Dropping out these neurons makes the network learn from the general or broad patterns found in the data. Thus, we're making the nodes more independent.
It is observed that using dropout in the last few layers (in the fully connected layers) has helped in improving the error rate. It is also a common practice to use them in the last few layers. It can be implemented on any of the hidden layers as well as the input layer but not on the output layer.
Secondary thing to note is that dropout is used only during the training phase and isn't utilized during the evaluation or testing phase; in other words we treat it as a normal neural network without dropout.
To implement this neuron de-activation,
- A dropout mask is generated (zeroes and ones) during the process of forward propagation. And this is used only during the training.
- This mask is applied to the preceding layer output or to the inputs to the next layer
- Weights are multipled to the output i.e obtained after the mask is applied, additionally a bias is added.
- Finally this is passed on to an activation function.
All these weights are shared across all the different combinations of networks. During backpropagation only the weights of the thinned network or only those neurons which were activated in the forward propagation are selected. The output obtained after the application of mask in the forward propagation is stored and used as a cache for the backpropagation.

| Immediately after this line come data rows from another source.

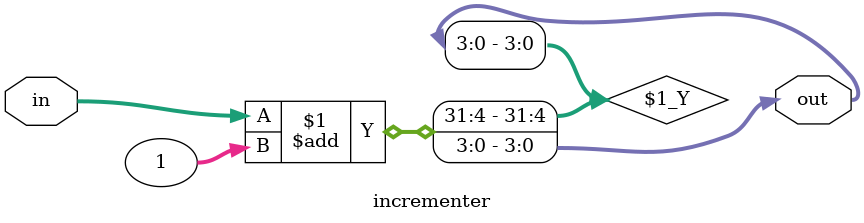
<source format=v>
module incrementer(input [3:0] in, output [3:0] out);
assign out = in + 1;
endmodule
</source>
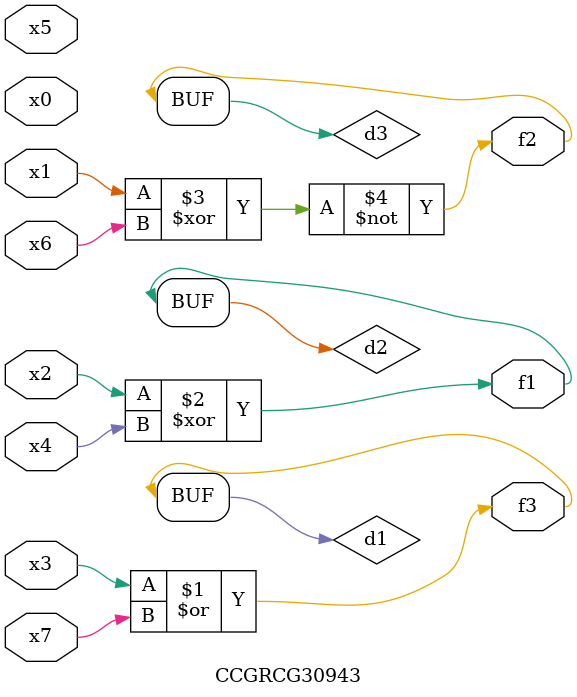
<source format=v>
module CCGRCG30943(
	input x0, x1, x2, x3, x4, x5, x6, x7,
	output f1, f2, f3
);

	wire d1, d2, d3;

	or (d1, x3, x7);
	xor (d2, x2, x4);
	xnor (d3, x1, x6);
	assign f1 = d2;
	assign f2 = d3;
	assign f3 = d1;
endmodule

</source>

Dropout in TensorFlow (tf.nn.dropout)
Coming to the implementation in TensorFlow, the general idea is to downgrade the weights at the time of testing.
Suppose the weights are
[1,2,3,4,5,6,7,8] and the dropout hyperparameter p is set to 0.75 i.e to drop three-fourths of the neurons randomly, we would have
[1,0,3,0,0,6,7,0] and during the test we'd be multiplying with p i.e
But in TensorFlow, we follow a slightly different process, instead of downscaling at testing we upscale (rescale) them and set rest of the elements to zero during the training by multiplying with the inverse of p i.e 1/0.75 which would give us a matrix of
[1.33,0,4,0,0,8,9.33,0] but at the test time we would do
1/1*[1,2,3,4,5,6,7,8], so we're treating it as a normal neural network.
We're upscaling to preserve the total sum, i.e
[1,2,3,4,5,6,7,8] = 36 [1.33,0,4,0,0,8,9.33,0] = 23
The idea is to keep the output unchanged approximately, regardless of the techniques we're using.
Writing the code in Python:
We use the dropout() function or method from the tf.nn module to create a dropout layer in our TensorFlow model.
It accepts the following arguments
tf.nn.dropout( x, rate, noise_shape=None, seed=None, name=None )
x is the input which will be upscaled by
1 / keep_prob, otherwise
0 is outputted.
keep_prob keeps the specified fraction of weights and sets rest of them to zeroes.
import numpy as np import tensorflow as tf tf.random.set_seed(0) x = tf.ones([2,5]) tf.nn.dropout(x, rate = 0.8, seed = 1).numpy()
Would give us an output as,
array([[0., 0., 0., 5., 5.], [0., 5., 0., 5., 0.]], dtype=float32)
Applications of Dropout:
In 2014 paper of “Dropout: A Simple Way to Prevent Neural Networks from Overfitting” dropout was used on a wide range of computer vision, speech recognition, and text classification tasks and it was found to consistently improve performance on each problem.
With this article at OpenGenus, you must have the complete idea of dropout operation in TensorFlow.